Withnail and I (Bruce Robinson) *** - Two drunk unemployed actors who are friends and roommates decide to take a break from their miserable existence by going to a rustic farm house. It is excellently acted and it is often very funny (especially the stuff involving Richard Griffiths' character). Lead actors Paul McGann and Richard E. Grant make a great team. The film though doesn't quite reach the greatness its cultish reputation suggests, at least for me. It is still a solid dark comedy though.
White Heat (Raoul Walsh) **** - This is one of James Cagney's most iconic roles with one of his most well-known catchphrases ("Top of the world, Ma!") and after seeing it, you'll completely understand why. It's fantastic. This is a film about murderous career criminal named Cody Jarrettt and the undercover police officer assigned to bring him down. Cody is a nasty piece of work but thanks James Cagney's outstanding performance, he makes him a really compelling and fully human creation. The film is also a really, really exciting crime thriller filled with heart-pounding moments thanks to Raoul Walsh's outstanding direction. One of the best crime films ever made and really earns its classic status.

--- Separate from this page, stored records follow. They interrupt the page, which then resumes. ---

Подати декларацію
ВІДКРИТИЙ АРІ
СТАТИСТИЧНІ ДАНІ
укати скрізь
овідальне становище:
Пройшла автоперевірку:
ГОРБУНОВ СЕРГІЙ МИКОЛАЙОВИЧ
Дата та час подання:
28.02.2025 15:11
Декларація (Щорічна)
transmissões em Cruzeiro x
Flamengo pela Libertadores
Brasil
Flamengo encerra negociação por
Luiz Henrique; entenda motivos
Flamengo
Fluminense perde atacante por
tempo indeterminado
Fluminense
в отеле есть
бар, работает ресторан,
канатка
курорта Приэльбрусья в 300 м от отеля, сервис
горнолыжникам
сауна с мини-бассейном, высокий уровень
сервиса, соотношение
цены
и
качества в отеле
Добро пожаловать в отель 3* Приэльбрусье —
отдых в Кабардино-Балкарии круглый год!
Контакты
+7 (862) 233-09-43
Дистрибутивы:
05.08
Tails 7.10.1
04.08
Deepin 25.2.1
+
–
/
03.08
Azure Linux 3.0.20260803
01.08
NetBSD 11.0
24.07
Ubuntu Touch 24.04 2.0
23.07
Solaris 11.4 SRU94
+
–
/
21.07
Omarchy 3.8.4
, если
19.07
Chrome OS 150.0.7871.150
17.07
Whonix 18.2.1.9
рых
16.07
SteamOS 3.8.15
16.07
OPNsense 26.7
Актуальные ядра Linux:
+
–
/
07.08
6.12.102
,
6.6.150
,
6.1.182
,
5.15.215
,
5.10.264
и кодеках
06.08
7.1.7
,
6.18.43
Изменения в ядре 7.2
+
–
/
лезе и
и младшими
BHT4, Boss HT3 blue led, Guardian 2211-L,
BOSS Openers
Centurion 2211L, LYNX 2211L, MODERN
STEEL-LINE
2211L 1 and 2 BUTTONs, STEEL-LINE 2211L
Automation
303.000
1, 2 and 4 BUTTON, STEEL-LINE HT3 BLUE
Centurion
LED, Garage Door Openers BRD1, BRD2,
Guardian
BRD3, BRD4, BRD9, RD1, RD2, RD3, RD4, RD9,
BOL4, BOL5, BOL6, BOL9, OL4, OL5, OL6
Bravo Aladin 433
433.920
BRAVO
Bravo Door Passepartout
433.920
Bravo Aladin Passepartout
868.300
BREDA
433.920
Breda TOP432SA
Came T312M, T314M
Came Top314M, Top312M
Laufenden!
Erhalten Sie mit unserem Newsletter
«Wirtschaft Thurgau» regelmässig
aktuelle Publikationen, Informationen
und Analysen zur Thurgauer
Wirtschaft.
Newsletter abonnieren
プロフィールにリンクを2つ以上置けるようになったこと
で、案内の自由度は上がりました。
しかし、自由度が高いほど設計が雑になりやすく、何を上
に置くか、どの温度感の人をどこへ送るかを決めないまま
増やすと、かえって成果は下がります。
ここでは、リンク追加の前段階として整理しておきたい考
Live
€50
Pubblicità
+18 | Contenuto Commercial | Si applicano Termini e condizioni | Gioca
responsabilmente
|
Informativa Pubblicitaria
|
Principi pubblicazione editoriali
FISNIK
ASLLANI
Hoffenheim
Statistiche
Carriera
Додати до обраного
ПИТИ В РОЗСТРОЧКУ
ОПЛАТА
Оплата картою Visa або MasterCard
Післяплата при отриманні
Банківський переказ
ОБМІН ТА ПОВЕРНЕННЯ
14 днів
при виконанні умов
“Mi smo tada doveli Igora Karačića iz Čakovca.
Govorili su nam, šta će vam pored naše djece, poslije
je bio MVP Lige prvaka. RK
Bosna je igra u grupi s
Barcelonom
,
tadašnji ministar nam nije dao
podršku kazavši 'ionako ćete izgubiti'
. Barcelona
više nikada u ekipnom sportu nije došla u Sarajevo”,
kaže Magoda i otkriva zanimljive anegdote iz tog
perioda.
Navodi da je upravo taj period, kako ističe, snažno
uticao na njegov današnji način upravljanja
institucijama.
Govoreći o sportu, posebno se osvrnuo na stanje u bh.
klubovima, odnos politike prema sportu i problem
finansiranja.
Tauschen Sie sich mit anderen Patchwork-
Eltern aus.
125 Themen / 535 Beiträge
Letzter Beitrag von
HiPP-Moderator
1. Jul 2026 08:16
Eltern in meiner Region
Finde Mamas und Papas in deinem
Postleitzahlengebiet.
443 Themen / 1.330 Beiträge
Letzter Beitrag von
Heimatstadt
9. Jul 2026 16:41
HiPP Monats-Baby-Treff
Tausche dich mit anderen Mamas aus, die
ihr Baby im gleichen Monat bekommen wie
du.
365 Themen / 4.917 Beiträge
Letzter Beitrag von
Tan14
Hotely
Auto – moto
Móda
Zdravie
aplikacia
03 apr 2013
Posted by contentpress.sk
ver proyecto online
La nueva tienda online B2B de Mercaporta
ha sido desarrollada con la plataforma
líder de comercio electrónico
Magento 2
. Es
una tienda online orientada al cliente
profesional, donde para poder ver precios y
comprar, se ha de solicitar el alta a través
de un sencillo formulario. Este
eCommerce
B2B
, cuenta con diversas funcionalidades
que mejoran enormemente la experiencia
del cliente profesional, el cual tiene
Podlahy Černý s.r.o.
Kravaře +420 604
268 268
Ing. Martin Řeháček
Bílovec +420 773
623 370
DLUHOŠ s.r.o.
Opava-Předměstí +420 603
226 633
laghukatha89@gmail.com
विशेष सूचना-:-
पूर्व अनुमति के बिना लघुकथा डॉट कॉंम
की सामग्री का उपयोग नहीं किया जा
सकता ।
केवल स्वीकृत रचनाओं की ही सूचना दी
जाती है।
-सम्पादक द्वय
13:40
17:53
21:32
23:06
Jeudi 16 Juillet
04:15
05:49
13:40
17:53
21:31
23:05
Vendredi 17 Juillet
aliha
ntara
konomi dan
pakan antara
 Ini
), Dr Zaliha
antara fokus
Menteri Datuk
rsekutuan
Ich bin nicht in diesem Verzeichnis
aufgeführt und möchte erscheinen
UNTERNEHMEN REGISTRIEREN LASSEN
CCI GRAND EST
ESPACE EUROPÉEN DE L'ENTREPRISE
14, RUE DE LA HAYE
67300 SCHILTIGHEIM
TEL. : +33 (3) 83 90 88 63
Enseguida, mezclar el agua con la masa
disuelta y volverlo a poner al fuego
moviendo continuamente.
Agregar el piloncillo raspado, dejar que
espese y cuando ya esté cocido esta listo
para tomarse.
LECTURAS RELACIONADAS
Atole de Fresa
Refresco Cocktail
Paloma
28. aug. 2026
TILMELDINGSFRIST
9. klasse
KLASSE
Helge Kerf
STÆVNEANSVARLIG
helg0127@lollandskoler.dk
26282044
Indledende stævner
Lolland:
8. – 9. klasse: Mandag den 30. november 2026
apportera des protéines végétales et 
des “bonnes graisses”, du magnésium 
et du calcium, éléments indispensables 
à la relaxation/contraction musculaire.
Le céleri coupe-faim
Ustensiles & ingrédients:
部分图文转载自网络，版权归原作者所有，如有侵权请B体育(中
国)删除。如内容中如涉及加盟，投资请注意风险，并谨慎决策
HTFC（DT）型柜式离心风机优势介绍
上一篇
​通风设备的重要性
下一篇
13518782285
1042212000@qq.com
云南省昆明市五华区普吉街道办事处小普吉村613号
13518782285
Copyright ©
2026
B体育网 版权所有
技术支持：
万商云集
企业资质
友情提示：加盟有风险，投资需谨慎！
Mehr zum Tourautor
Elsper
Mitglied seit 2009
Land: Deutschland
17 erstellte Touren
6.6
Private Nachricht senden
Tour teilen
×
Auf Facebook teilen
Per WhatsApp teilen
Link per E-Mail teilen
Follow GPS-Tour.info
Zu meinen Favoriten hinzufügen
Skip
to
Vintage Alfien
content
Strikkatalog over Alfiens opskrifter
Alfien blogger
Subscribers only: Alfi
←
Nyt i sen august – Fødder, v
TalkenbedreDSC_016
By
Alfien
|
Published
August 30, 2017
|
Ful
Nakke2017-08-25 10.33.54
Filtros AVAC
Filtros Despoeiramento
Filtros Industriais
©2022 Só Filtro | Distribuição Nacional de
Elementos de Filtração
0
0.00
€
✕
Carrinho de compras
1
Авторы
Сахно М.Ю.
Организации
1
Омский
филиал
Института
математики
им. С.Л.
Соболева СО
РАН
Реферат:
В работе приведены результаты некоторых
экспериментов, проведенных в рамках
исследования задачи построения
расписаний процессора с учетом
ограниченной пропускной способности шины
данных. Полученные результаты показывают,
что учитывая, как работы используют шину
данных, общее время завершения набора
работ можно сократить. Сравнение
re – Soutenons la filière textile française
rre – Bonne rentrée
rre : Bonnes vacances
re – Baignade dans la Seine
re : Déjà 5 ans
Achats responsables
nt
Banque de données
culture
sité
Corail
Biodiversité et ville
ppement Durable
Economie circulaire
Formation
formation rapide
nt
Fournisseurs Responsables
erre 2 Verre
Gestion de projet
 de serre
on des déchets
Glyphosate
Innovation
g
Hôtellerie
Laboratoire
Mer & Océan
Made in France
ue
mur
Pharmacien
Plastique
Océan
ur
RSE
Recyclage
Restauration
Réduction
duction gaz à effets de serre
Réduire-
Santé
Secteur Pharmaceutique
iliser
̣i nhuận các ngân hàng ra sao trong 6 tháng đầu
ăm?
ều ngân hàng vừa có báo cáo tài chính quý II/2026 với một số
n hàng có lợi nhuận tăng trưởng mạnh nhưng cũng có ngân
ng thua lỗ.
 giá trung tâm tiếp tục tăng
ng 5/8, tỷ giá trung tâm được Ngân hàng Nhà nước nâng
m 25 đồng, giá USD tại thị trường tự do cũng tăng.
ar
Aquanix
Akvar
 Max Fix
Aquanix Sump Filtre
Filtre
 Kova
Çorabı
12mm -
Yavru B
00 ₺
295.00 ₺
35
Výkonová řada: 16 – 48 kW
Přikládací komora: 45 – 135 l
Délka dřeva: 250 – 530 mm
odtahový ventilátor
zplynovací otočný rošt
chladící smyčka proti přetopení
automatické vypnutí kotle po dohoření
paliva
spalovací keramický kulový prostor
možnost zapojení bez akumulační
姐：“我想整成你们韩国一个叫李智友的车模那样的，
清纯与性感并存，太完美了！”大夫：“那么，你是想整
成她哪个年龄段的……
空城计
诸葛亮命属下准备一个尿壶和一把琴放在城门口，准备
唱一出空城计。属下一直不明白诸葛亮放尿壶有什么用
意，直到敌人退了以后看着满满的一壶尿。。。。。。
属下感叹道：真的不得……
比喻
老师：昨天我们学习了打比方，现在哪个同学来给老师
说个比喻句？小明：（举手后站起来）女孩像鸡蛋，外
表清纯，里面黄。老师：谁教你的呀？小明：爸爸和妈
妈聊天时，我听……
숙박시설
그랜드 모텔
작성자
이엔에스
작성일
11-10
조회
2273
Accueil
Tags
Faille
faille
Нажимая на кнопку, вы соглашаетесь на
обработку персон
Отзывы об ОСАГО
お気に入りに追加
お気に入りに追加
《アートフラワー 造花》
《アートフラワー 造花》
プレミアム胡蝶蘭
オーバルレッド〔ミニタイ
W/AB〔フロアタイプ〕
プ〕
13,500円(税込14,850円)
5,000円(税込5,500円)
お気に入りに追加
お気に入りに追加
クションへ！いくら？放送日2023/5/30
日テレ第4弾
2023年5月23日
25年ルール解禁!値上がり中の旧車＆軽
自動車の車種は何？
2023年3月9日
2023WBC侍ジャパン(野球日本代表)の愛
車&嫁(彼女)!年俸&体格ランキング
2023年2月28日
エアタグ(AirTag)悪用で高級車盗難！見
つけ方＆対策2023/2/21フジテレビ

Edge of Tomorrow (Doug Liman) ***1/2 - It's another year and it's another high-concept Tom Cruise action movie where Tom Cruise kicks ass and gets to be the hero. But this time around, it's really, really good! It's Groundhog Day meets Starship Troopers. It's about a man who gets killed while fighting alien invaders but he gets the power to live the day again and again and again. Though it has all the familiar tropes of a typical summer action blockbuster, the structure allows it to play around with it and rises above it and made it really engaging and genuinely exciting. It's also refreshing to see a strong female character in Emily Blunt, who manages to outshine Tom Cruise (who, at 52, also manages to convince us that he's still not too old for these roles).
The Lodger: A Story of London Fog (Alfred Hitchcock) **** - This is one of Hitchcock's earliest films. It's a silent but even back then, you can already see all of Hitchcock's trademarks: The sneaky, morbid black humor, the fascination with psycho-sexual killers and of course the beautiful blonde ladies. The film is about a mysterious stranger (the lodger of the title) who rents a room from an older couple and their daughter and who may or may not be a serial killer who targets young blonde girls (oh and the daughter is a young, blonde girl). Even at this early, Hitchcock's editing and cinematography is highly inventive and masterful. You can definitely see the greatness that will emerge from this filmmaker. Terrific film.